By Fasalie S. Kamara.
The immunization specialist in Sierra Leone for the UN children’s agency, UNICEF says the country has not reported a single case of polio since February 2010. Dr. Nuhu Maksha was however quick to add that that did not mean the country was polio-free.
Speaking in an exclusive interview with Politico, the UNICEF Immunization Specialist said that the main responsibility of the agency was to ensure that vaccines were available and mothers were sensitised about the need to take the vaccines. He said that one case of polio was an outbreak.
“Other countries in the sub Sahara Africa such as Ivory coast, Nigeria and Kenya have all reported cases of polio” Dr Nuhu said, adding that polio could be transmitted easily. He said that it was only when Africa stopped reporting cases for a period of five years that “we can safely say Africa is provisionally free from polio”.

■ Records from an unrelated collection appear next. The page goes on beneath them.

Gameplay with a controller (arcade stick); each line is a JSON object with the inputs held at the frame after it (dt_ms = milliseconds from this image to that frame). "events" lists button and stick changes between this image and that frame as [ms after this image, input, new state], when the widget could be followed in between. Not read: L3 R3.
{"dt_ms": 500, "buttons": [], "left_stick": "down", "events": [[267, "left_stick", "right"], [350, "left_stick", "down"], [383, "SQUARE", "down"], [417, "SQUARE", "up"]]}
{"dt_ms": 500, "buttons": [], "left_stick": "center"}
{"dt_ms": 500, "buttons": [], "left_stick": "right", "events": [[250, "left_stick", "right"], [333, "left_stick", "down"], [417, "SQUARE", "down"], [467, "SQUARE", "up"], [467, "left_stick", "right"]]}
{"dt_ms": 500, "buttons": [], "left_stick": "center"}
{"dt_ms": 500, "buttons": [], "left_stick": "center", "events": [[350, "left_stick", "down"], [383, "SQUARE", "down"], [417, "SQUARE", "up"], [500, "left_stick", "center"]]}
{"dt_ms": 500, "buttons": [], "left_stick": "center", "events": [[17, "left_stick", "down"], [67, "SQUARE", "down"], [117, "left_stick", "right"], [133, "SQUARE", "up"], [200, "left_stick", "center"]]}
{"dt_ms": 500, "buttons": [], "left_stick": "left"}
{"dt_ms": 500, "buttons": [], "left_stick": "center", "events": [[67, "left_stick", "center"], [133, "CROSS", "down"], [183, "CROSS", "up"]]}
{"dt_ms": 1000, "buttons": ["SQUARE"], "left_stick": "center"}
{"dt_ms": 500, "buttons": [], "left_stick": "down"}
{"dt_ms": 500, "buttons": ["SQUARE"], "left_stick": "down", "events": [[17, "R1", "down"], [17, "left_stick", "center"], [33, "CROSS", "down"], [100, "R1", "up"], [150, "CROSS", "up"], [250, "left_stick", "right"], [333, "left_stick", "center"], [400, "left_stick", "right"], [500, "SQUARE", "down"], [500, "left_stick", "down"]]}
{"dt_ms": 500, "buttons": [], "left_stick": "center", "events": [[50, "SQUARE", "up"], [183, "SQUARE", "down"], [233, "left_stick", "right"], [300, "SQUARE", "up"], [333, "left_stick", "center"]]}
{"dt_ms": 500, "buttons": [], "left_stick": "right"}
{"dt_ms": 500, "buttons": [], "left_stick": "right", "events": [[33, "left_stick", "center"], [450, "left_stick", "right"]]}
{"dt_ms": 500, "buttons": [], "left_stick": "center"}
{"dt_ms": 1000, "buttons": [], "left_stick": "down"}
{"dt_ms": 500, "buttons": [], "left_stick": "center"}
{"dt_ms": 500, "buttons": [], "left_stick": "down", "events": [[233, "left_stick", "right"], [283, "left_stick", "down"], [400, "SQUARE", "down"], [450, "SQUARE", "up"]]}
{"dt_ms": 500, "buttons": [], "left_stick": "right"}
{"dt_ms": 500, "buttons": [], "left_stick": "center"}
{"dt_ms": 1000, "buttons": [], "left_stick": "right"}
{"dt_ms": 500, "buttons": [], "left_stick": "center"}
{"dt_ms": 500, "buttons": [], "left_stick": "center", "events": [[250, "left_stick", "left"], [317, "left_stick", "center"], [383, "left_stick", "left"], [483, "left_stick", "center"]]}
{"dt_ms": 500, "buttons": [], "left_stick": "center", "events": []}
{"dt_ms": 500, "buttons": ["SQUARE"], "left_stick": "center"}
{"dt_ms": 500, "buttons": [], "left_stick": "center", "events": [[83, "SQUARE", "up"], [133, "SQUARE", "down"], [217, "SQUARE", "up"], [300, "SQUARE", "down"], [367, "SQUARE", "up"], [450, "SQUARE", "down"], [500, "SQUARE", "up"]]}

Dr Nuhu said that there were three stages of polio eradication – country, regional and global, and that a single case of the polio virus was a global threat.
The director of disease prevention and control in the Ministry of Health, Dr. Amara Jambia says the fight to eradicate polio has not yet been concluded because some other countries in the sub region are still reporting cases of polio. “That is why the fight is still on” the director adds.
Dr Jambai said that “if any child under 15 years reports fever or weakness of legs that child will be tested for polio” adding that the test result is sent abroad for a laboratory testing.
He said that Nigeria was the country in the sub-region that was now reporting the highest number of polio cases putting the figure at forty for this year alone. He compared that to Sierra Leone with two cases in seven years – in September 2009 and February 2010.
Dr Jambai said that “with cross movement, it means every country must be polio-free before we can safely say that polio is eradicated”. He mentioned Somalia, Afghanistan, and Kenya as countries that had reported polio cases in recent times.
UNICEF’s communications specialist, Angela Griep said that sometimes countries in Africa would meet the provisional eradication threshold of five years but would revert to being polio disease countries such as South Africa and Sierra Leone as examples. She said that before 2009 Sierra Leone had been declared as a provisional polio-free country but slid back in September 2009.
Griep said that Kambia and Bo districts were places that reported polio in 2009 and 2010 respectively. She however urged mothers to allow their children to take the polio vaccine which, she said, must be a continuous process until the world was declared polio-free. The next polio vaccination she said would take place next week - 25-28 October.
She applauded UNICEF in their awareness-raising campaign among mothers which she said had gone up to 85% as evaluated by WHO, an independent monitor of polio vaccination.